EXTRACT:
--- START ---

The following example filters the sources in the domain by source Id, returning 11 sources. It then supplies this source Id filter when defining a random filter. Thus, the random filter returns 3 of these source-Id-filtered sources. You can run this example repeatedly to demonstrate that different sources are randomly sampled:

DomainCreateOrOpen
  SET dname="mydomain"
  IF (##class(%iKnow.Domain).NameIndexExists(dname))
      { SET domoref=##class(%iKnow.Domain).NameIndexOpen(dname)
        GOTO DeleteOldData }
  ELSE { SET domoref=##class(%iKnow.Domain).%New(dname)
         DO domoref.%Save()
         GOTO SetEnvironment }
DeleteOldData
  SET stat=domoref.DropData()
  IF stat { GOTO SetEnvironment }
  ELSE    { WRITE "DropData error ",$System.Status.DisplayError(stat)
            QUIT}
SetEnvironment
  SET domId=domoref.Id
  IF ##class(%iKnow.Configuration).Exists("myconfig") {
         SET cfg=##class(%iKnow.Configuration).Open("myconfig") }
  ELSE { SET cfg=##class(%iKnow.Configuration).%New("myconfig",0,$LISTBUILD("en"),"",1)
         DO cfg.%Save() }
ListerAndLoader
  SET domId=domoref.Id
  SET flister=##class(%iKnow.Source.SQL.Lister).%New(domId)
  SET myloader=##class(%iKnow.Source.Loader).%New(domId)
QueryBuild
   SET myquery="SELECT TOP 50 ID AS UniqueVal,Type,NarrativeFull FROM Aviation.Event"
   SET idfld="UniqueVal"
   SET grpfld="Type"
   SET dataflds=$LB("NarrativeFull")
UseListerAndLoader
  SET stat=flister.AddListToBatch(myquery,idfld,grpfld,dataflds)
      IF stat '= 1 {WRITE "The lister failed: ",$System.Status.DisplayError(stat) QUIT }
  SET stat=myloader.ProcessBatch()
      IF stat '= 1 {WRITE "The loader failed: ",$System.Status.DisplayError(stat) QUIT }
DefineSourceIdFilter
  SET srclist=$LB(1,3,5,7,9,11,13,15,17,21,23)
  SET idfilt=##class(%iKnow.Filters.SourceIdFilter).%New(domId,srclist)
SourceCounts
  SET numsrc = ##class(%iKnow.Queries.SourceAPI).GetCountByDomain(domId)
     WRITE "The ",dname," domain contains ",numsrc," sources",!
 SET numfsrc = ##class(%iKnow.Queries.SourceAPI).GetCountByDomain(domId,idfilt)

--- END ---

APPLY WHAT YOU READ:
- 1) How many sources does the extract say the random filter returns?
- 2) Summarize the extract in two sentences.
The material after this point is separate from the extract.

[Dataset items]
--- START ---

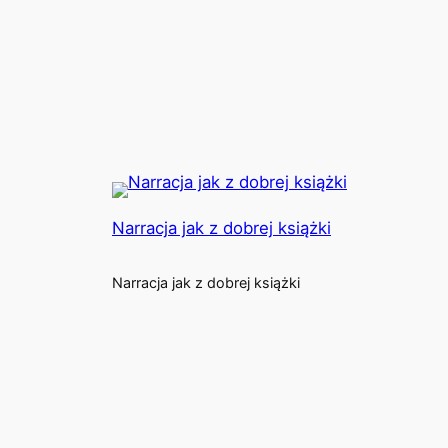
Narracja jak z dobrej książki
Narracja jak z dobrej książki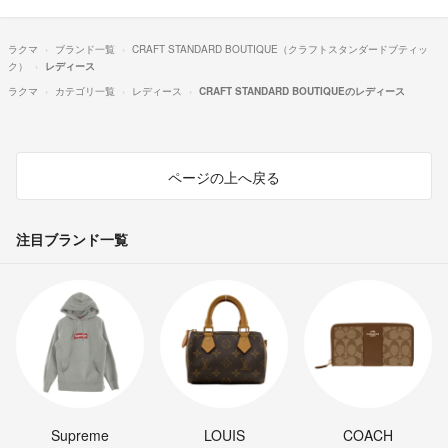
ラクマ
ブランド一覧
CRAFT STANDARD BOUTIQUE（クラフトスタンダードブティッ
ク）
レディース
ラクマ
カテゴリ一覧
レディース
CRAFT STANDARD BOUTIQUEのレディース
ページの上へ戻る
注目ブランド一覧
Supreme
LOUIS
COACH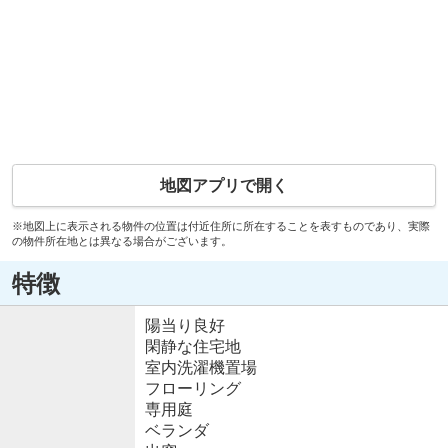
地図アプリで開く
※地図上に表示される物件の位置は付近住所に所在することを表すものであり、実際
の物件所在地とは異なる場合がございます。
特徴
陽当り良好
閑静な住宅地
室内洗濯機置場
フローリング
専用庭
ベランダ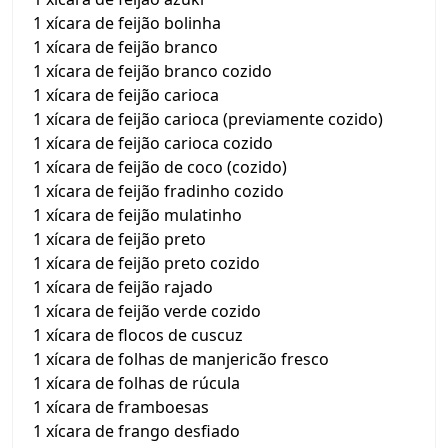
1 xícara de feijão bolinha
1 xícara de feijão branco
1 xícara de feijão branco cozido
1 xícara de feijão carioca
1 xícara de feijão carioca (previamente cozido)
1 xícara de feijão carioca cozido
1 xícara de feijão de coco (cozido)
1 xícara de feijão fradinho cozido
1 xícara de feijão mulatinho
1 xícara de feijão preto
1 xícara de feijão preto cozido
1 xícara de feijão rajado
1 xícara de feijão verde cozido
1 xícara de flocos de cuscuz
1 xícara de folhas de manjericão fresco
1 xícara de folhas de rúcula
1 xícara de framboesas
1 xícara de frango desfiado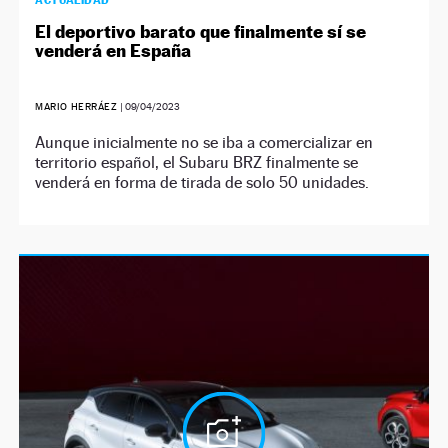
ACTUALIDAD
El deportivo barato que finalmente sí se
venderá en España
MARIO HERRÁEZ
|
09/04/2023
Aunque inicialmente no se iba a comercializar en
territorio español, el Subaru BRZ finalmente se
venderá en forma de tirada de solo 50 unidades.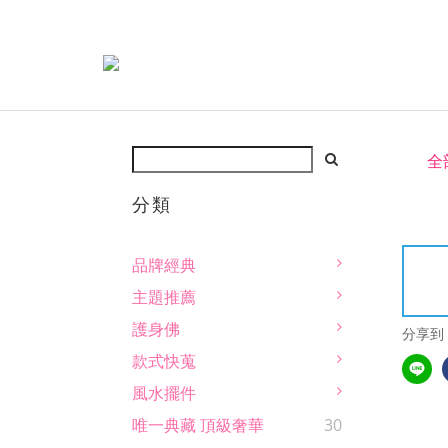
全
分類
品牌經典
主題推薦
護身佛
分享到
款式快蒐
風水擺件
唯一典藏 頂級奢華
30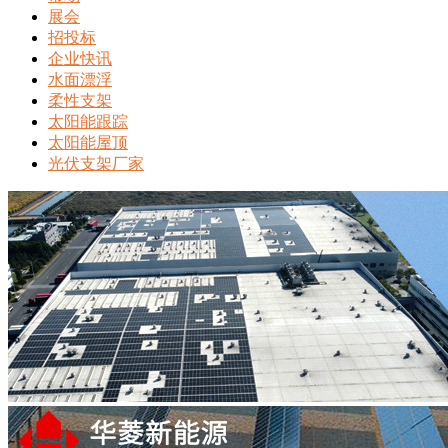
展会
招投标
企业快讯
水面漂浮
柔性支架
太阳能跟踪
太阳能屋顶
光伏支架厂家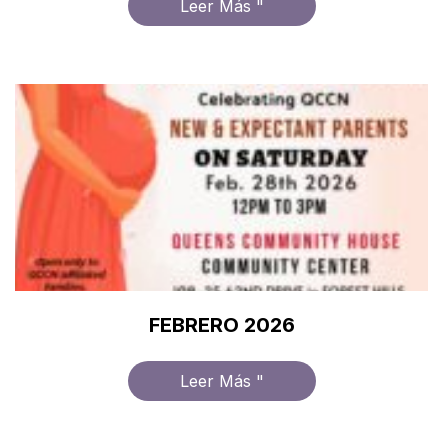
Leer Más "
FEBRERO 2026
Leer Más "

--- END ---
--- START ---

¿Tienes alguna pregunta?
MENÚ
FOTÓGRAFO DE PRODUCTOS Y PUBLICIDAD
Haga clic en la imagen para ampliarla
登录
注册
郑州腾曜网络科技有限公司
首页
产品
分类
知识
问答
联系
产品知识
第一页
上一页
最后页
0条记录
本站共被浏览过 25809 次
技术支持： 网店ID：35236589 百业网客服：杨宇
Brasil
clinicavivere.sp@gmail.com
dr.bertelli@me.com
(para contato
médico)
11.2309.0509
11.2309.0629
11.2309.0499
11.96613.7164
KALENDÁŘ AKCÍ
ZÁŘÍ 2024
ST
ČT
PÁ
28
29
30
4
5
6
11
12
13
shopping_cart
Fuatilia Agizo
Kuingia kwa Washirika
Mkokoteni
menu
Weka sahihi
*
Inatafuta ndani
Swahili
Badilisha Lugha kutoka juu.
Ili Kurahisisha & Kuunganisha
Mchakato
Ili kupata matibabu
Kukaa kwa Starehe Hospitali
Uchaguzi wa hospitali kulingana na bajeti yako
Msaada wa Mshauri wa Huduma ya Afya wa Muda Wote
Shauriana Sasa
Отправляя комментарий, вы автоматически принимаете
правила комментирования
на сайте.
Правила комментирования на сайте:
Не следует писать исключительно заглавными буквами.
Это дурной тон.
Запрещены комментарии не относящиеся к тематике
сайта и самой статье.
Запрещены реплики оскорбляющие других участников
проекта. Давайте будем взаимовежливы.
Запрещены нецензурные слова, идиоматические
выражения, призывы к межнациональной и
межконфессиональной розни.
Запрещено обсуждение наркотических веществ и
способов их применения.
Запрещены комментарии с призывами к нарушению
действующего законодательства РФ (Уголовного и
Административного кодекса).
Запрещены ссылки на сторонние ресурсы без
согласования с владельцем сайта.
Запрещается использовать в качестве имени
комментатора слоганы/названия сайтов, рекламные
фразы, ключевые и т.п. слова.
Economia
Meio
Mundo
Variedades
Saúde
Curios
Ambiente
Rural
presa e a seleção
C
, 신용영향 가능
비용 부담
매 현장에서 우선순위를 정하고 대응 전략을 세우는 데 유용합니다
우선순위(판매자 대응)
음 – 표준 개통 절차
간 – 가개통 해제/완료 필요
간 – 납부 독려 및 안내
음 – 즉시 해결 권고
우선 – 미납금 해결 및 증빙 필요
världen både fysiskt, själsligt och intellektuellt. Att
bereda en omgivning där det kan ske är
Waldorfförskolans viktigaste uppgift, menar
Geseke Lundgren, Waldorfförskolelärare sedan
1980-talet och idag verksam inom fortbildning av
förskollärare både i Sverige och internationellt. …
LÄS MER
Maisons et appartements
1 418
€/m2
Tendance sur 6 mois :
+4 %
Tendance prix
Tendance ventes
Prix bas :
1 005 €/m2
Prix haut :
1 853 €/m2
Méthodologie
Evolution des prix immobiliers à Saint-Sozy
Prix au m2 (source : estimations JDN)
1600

--- END ---
--- START ---

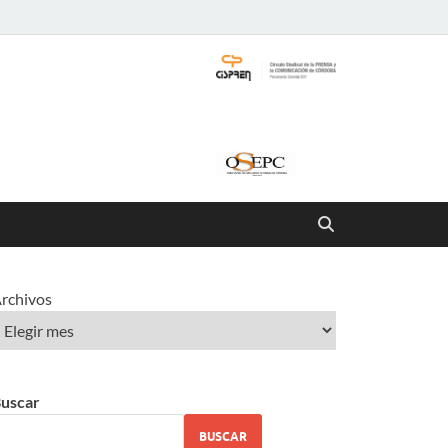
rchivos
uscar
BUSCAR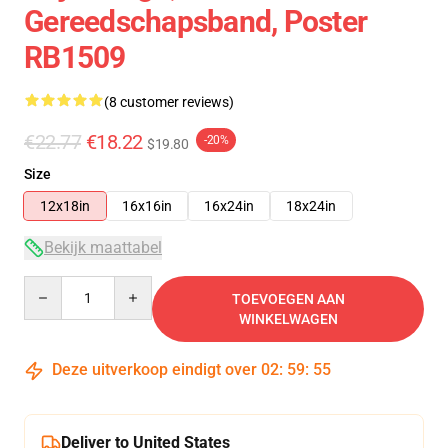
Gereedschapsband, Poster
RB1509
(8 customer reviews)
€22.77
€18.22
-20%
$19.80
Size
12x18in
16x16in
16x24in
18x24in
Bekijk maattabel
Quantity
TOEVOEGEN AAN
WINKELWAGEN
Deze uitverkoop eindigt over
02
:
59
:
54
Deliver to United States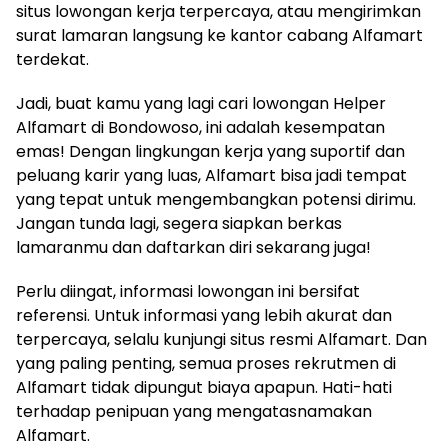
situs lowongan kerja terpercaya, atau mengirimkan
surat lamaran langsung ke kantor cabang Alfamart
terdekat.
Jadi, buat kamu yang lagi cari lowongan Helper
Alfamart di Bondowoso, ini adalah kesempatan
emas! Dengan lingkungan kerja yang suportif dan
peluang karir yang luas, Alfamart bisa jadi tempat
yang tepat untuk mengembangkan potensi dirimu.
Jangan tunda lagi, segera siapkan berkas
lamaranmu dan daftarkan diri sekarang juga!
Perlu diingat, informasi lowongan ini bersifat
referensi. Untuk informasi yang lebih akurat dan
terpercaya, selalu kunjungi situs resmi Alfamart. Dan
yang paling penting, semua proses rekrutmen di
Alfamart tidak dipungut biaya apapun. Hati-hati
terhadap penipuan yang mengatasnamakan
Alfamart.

--- END ---

ANSWERS TO EACH TASK:
- 1) The random filter returns 3 of the source-Id-filtered sources.

- 2) The extract describes an example that filters a domain's sources by source Id, returning 11 sources, and then supplies that filter when defining a random filter that returns 3 of them, with repeated runs sampling different sources. The code creates or opens the domain "mydomain", loads the results of an SQL query against Aviation.Event, and builds a source Id filter from a list of source Ids.